What you need to do ->
Your job is to return the whole listing unchanged while skipping its images.

Data listing ->
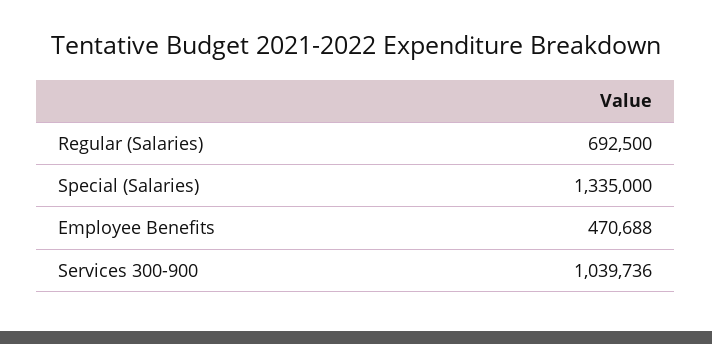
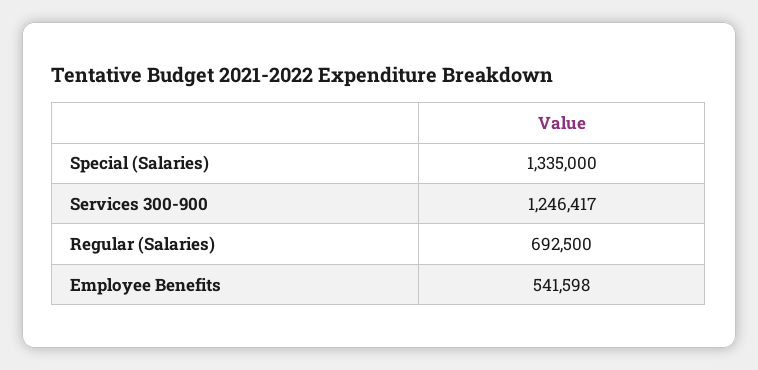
  {
    "Regular (Salaries)": 692500,
    "Special (Salaries)": 1335000,
-   "Employee Benefits": 470688,
+   "Employee Benefits": 541598,
-   "Services 300-900": 1039736
+   "Services 300-900": 1246417
  }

Answer area ->
  {
    "Regular (Salaries)": 692500,
    "Special (Salaries)": 1335000,
-   "Employee Benefits": 470688,
+   "Employee Benefits": 541598,
-   "Services 300-900": 1039736
+   "Services 300-900": 1246417
  }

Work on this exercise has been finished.